Sterling was initially unconvinced.

“There’s no way after doing a professional dance career I’m going to do another competition,” Sterling recalled with a laugh.

But after seeing the Miss Lehi Scholarship Competition in person, she thought, “Oh, my gosh, these women doing this competition are such go-getters, so strong and independent. …

“It was like Elle Woods waking up and saying, ‘I’m going to law school.’ I woke up and said, ‘I’m going to do a pageant.’”

While Sterling was diving into a new passion, she was also working on a project that is close to her heart and had long been on her mind: connecting ballet classes to kids who might not be able to otherwise afford them.

She started a nonprofit last year called Project L.E.A.P., which has grown enough to require two classes every Saturday in space donated by Creative Arts Academy in Bountiful.

She said she started thinking about the idea before she was a professional dancer when she was doing outreach shows in her hometown of Philadelphia. She and her classmates would drop in and teach kids a few steps, but she knew the kids wouldn’t be able to afford more instruction.

The point hit home when she was on tour with Ballet West in Snowflake, Arizona.

“A little girl came up to me, her name was Emily, she had tears in her eyes and told me, ‘I want to dance just like you, can you please teach me?’” Sterling said. “How do you tell a girl I have to go back to Utah, I can’t teach you?”

Project L.E.A.P. teaches about 50 kids each week, broken up into two classes, one for kids 6 years and under, and another for dancers age 7 and up. Before the first class last September, Sterling said it was nerve-wracking waiting to see if anybody would show up.

She put flyers at the food pantry, library and super market, and put some ads online. She was happy to see seven kids walk through the doors for the first class, and said the growth from there “has just been amazing.”

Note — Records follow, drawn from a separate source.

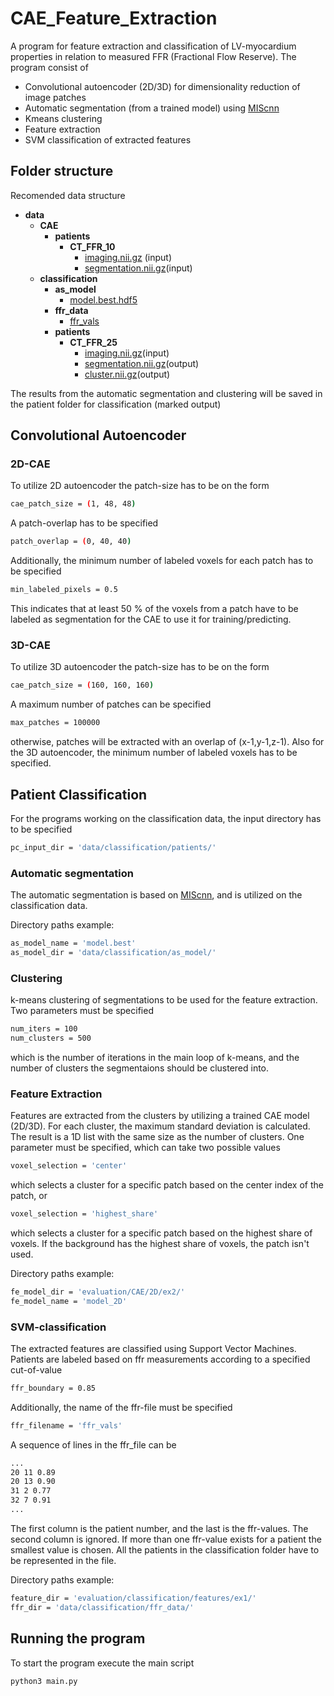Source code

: # CAE_Feature_Extraction
A program for feature extraction and classification of LV-myocardium properties in relation to measured FFR (Fractional Flow Reserve). The program consist of 

- Convolutional autoencoder (2D/3D) for dimensionality reduction of image patches
- Automatic segmentation (from a trained model) using [MIScnn](https://github.com/frankkramer-lab/MIScnn)
- Kmeans clustering
- Feature extraction
- SVM classification of extracted features 

## Folder structure
Recomended data structure
- __data__
   - __CAE__
     - __patients__
       - __CT\_FFR\_10__
         - [imaging.nii.gz](CAE/patients/CT_FFR_10/imaging.nii.gz) (input)
         - [segmentation.nii.gz](CAE/patients/CT_FFR_10/segmentation.nii.gz)(input)            
   - __classification__
     - __as\_model__
       - [model.best.hdf5](classification/as_model/model.best.hdf5)
     - __ffr\_data__
       - [ffr\_vals](classification/ffr_data/ffr_vals)
     - __patients__
       - __CT\_FFR\_25__
         - [imaging.nii.gz](classification/patients/CT_FFR_25/imaging.nii.gz)(input)
         - [segmentation.nii.gz](classification/patients/CT_FFR_25/segmentation.nii.gz)(output)
         - [cluster.nii.gz](classification/patients/CT_FFR_25/cluster.nii.gz)(output)

The results from the automatic segmentation and clustering will be saved in the patient folder for classification (marked output)
## Convolutional Autoencoder 
### 2D-CAE
To utilize 2D autoencoder the patch-size has to be on the form 
```bash
cae_patch_size = (1, 48, 48)
```
A patch-overlap has to be specified
```bash
patch_overlap = (0, 40, 40)
```
Additionally, the minimum number of labeled voxels for each patch has to be specified
```bash
min_labeled_pixels = 0.5
```
This indicates that at least 50 % of the voxels from a patch have to be labeled as segmentation for the CAE to use it for training/predicting. 
### 3D-CAE
To utilize 3D autoencoder the patch-size has to be on the form 
```bash
cae_patch_size = (160, 160, 160)
```
A maximum number of patches can be specified
```bash
max_patches = 100000
```
otherwise, patches will be extracted with an overlap of (x-1,y-1,z-1). Also for the 3D autoencoder, the minimum number of labeled voxels has to be specified.

## Patient Classification
For the programs working on the classification data, the input directory has to be specified
```bash
pc_input_dir = 'data/classification/patients/'
```
### Automatic segmentation
The automatic segmentation is based on [MIScnn](https://github.com/frankkramer-lab/MIScnn), and is utilized on the classification data.

Directory paths example:
```bash
as_model_name = 'model.best'
as_model_dir = 'data/classification/as_model/'
```

### Clustering
k-means clustering of segmentations to be used for the feature extraction. Two parameters must be specified
```bash
num_iters = 100
num_clusters = 500
```
which is the number of iterations in the main loop of k-means, and the number of clusters the segmentaions should be clustered into.

### Feature Extraction
Features are extracted from the clusters by utilizing a trained CAE model (2D/3D). For each cluster, the maximum standard deviation is calculated. The result is a 1D list with the same size as the number of clusters. One parameter must be specified, which can take two possible values 
```bash
voxel_selection = 'center'
```
which selects a cluster for a specific patch based on the center index of the patch, or
```bash
voxel_selection = 'highest_share'
```
which selects a cluster for a specific patch based on the highest share of voxels. If the background has the highest share of voxels, the patch isn't used. 

Directory paths example:
```bash
fe_model_dir = 'evaluation/CAE/2D/ex2/'
fe_model_name = 'model_2D'
```
### SVM-classification 
The extracted features are classified using Support Vector Machines. Patients are labeled based on ffr measurements according to a specified cut-of-value
```bash
ffr_boundary = 0.85
```
Additionally, the name of the ffr-file must be specified 
```bash
ffr_filename = 'ffr_vals'
```
A sequence of lines in the ffr_file can be
```bash
...
20 11 0.89
20 13 0.90
31 2 0.77
32 7 0.91
...
```
The first column is the patient number, and the last is the ffr-values. The second column is ignored. If more than one ffr-value exists for a patient the smallest value is chosen. All the patients in the classification folder have to be represented in the file.

Directory paths example:
```bash
feature_dir = 'evaluation/classification/features/ex1/'
ffr_dir = 'data/classification/ffr_data/'
```
## Running the program
To start the program execute the main script
```bash
python3 main.py
```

Sterling touts the hard work, discipline and respect she learned from dancing and described how rewarding it was to see one student progress from not being able to tell left from right to being the first one to volunteer to lead the group in a new exercise.

She hopes to grow the project across the state and the country, but right now the project is on summer holiday as its founder competes to be the next Miss America.

Sterling, 24, is Miss Timpanogos 2019, the same title Jesse Craig had before she won Miss Utah last year. Sterling is one of 53 candidates vying for the title, a $10,000 scholarship and the chance to represent the Beehive State on the national stage.

She’s been rehearsing a dance for the talent portion of the event, which accounts for 50 percent of the final score. It will be set to the Coldplay song “Viva la Vida” as performed by violinist David Garrett. This is the first year the event will not include a swimsuit competition.

The field will be winnowed to a dozen finalists for the Saturday show, with one being selected by fan voting.

Sterling said competing in beauty pageants can be “cutthroat,” and the competitors generally do not know each other. She said her strategy is to avoid distractions to make sure she maintains focus before going on stage. It’s different than being part of a dance company, which while competitive in its own right, can be like a family.

She relies on some former colleagues from the company to help teach classes for Project L.E.A.P. and she said she’s had support from nearly everyone she’s approached about the idea.

“They all want to give back; if you have a talent, you want to share it,” Sterling said. “If you know something at a really good level, to pass that on, that’s priceless. What good is that talent if it’s all bottled up?”